En este sentido hay que leer la apuesta por un menor grado de diversificación o especialización del conocimiento. Forma parte de la sabiduría popular el hecho de que, quien mucha abarca, poco aprieta. Al existir bachilleratos específicos las asignaturas buscan complementarse al poseer una orientación común diferencial; forman una unidad coherente, no una miscelánea de cosas. La falta de previsibilidad del futuro trayecto de los alumnos quita contundencia a la articulación entre materias, que no sabrán qué priorizar, dónde colocar los énfasis, cuáles aprendizajes tienen que reforzarse de cara al futuro próximo.
Que los aprendizajes sean más específicos a medida que avanza el desarrollo de las personas es normal, pues asimismo es el conocimiento: exige cada vez mayores abstracciones. Sólo así puede progresar el estudiante. De la mano de la profundización, viene la especialización, que no es lo mismo que convertirse en un especialista o comprometerse profesionalmente de por vida, sino conocimientos más sólidos, fundados, profundos en relación a un área de interés específica.
Sintetizando: las competencias generales y el menor grado de diversificación tendrá por consecuencia apuntalar la tendencia (de facto) a enseñar cada vez menos contenidos específicos significativos para la vida en general y el futuro próximo.
En cuanto a la navegabilidad, no existe ningún estudio de cómo incide el cambio de un subsistema a otro y/o de un bachillerato a otro en el índice de deserción y qué porcentaje sobre el total corresponde a dichos cambios. No es raro que el estudiante que tiene “dificultades de aprendizaje” se traslade de un subsistema a otro o de un bachillerato a otro y ante la reiteración del fracaso abandone; pero el problema son las “dificultades de aprendizaje” que arrastran los estudiantes desde tiempo atrás, no la “navegabilidad”. Como sea, es ridículo que la razón de ser de la transformación curricular de la educación media superior y técnico profesional sea la deserción que, supuestamente, causa la falta de “navegabilidad” del sistema.
¿Qué hará el FA si gana las elecciones?
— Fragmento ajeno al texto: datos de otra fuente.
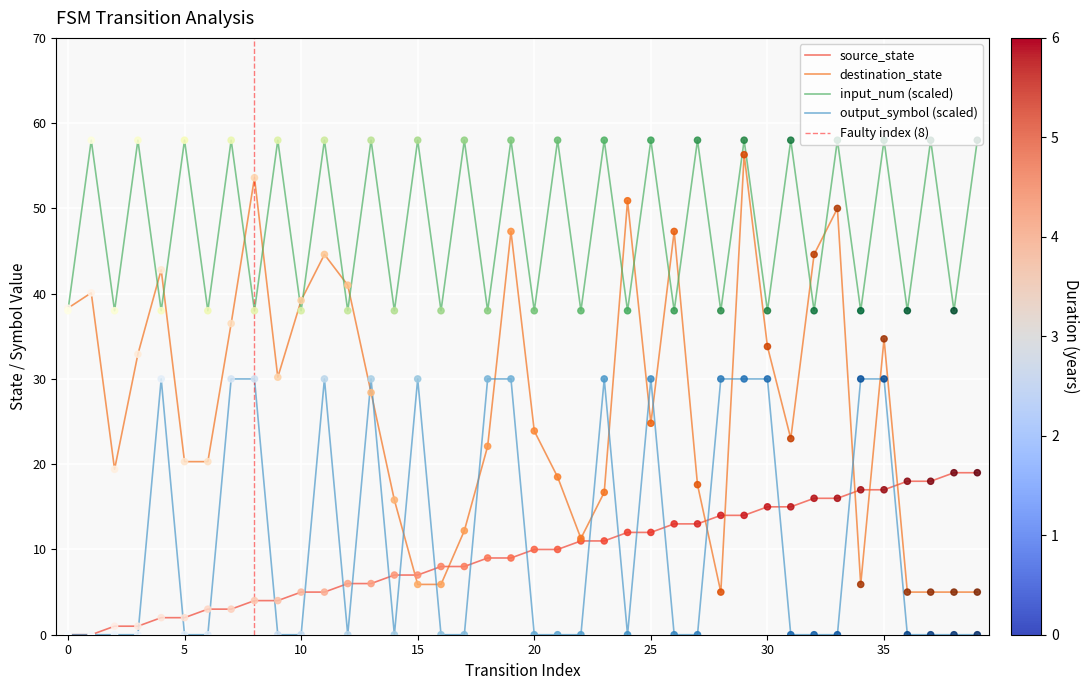

Which series contains the highest Y value?

input_num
No lo sé, pero sería importante llegar a consensos para hacer lo que hay que hacer: desandar los pasos que dio el gobierno e iniciar un proceso de cambio legítimo con la debida reestructuración democrática de la gobernanza de la educación, que saque peso a las autoridades políticas de turno y otorgue a los directamente involucrados, a profesores y maestras, a estudiantes y familias, la autonomía necesaria para crear proyectos consensuados de largo aliento que no respondan a intereses electorales. Lo que más le conviene a la educación es dejar de ser materia de riñas político partidarias y ser materia de discusión y resolución de quienes más se preocupan por la educación: sus protagonistas.